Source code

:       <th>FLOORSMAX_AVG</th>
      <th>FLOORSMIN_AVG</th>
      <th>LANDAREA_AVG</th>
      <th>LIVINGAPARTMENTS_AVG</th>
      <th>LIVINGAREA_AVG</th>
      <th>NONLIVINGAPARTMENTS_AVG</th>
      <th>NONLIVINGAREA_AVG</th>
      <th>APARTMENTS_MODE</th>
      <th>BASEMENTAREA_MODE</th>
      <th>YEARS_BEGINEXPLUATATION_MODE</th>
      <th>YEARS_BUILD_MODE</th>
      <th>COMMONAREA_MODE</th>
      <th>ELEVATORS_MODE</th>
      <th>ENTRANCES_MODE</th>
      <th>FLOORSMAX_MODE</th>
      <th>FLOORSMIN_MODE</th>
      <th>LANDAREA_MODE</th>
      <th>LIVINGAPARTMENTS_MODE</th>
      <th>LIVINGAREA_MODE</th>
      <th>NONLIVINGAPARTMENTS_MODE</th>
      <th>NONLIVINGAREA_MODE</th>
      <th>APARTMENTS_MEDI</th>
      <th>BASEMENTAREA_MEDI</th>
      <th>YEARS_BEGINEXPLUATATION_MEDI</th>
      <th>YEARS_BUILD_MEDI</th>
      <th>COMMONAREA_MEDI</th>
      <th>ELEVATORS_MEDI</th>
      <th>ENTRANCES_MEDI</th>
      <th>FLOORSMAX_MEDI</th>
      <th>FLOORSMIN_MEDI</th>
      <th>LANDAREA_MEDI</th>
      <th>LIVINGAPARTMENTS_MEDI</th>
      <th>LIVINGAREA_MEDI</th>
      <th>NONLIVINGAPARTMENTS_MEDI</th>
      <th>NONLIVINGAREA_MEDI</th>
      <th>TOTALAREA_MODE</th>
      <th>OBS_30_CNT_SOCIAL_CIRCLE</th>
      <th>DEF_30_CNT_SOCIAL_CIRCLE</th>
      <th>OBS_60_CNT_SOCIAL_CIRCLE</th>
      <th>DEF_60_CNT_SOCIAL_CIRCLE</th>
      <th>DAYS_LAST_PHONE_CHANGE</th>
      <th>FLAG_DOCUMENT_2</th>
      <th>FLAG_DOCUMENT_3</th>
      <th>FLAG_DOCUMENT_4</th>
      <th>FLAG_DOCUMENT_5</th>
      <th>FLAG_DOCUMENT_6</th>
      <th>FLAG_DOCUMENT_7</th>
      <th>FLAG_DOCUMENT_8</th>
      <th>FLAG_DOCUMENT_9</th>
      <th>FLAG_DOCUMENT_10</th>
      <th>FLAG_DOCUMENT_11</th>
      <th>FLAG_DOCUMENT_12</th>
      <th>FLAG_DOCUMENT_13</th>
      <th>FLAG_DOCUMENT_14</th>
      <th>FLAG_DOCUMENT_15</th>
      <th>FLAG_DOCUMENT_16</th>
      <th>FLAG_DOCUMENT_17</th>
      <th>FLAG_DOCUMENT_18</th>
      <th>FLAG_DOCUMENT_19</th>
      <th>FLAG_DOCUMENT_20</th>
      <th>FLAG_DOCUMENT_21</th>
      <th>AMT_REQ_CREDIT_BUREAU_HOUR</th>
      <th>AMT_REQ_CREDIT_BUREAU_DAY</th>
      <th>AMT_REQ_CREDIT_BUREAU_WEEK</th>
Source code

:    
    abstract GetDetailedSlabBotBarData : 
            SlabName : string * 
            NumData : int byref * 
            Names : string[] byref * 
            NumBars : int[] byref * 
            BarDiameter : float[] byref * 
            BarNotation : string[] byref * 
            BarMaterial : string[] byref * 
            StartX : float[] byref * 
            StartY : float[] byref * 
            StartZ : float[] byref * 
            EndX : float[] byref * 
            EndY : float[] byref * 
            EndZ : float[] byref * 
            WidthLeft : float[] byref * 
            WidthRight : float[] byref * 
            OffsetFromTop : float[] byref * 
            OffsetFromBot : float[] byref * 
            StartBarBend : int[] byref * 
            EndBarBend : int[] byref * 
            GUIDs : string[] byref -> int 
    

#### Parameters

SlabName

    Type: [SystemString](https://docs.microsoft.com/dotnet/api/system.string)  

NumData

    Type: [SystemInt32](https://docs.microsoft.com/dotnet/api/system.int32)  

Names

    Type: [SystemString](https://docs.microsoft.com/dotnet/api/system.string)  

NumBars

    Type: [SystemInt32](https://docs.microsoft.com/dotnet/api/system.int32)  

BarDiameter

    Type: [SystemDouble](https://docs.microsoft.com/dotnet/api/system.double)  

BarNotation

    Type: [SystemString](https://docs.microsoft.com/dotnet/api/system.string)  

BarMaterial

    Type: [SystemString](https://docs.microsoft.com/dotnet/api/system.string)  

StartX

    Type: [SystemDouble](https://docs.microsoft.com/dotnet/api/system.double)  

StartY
_ _ _ _ _ _ _
TASK BRIEF: In the entries above, one line contains "<th>LIVINGAREA_AVG</th>" and another contains "<th>FLOORSMIN_MEDI</th>". Reproduce exactly those two lines and the lines between them, nothing else.

THE ANSWER:
      <th>LIVINGAREA_AVG</th>
      <th>NONLIVINGAPARTMENTS_AVG</th>
      <th>NONLIVINGAREA_AVG</th>
      <th>APARTMENTS_MODE</th>
      <th>BASEMENTAREA_MODE</th>
      <th>YEARS_BEGINEXPLUATATION_MODE</th>
      <th>YEARS_BUILD_MODE</th>
      <th>COMMONAREA_MODE</th>
      <th>ELEVATORS_MODE</th>
      <th>ENTRANCES_MODE</th>
      <th>FLOORSMAX_MODE</th>
      <th>FLOORSMIN_MODE</th>
      <th>LANDAREA_MODE</th>
      <th>LIVINGAPARTMENTS_MODE</th>
      <th>LIVINGAREA_MODE</th>
      <th>NONLIVINGAPARTMENTS_MODE</th>
      <th>NONLIVINGAREA_MODE</th>
      <th>APARTMENTS_MEDI</th>
      <th>BASEMENTAREA_MEDI</th>
      <th>YEARS_BEGINEXPLUATATION_MEDI</th>
      <th>YEARS_BUILD_MEDI</th>
      <th>COMMONAREA_MEDI</th>
      <th>ELEVATORS_MEDI</th>
      <th>ENTRANCES_MEDI</th>
      <th>FLOORSMAX_MEDI</th>
      <th>FLOORSMIN_MEDI</th>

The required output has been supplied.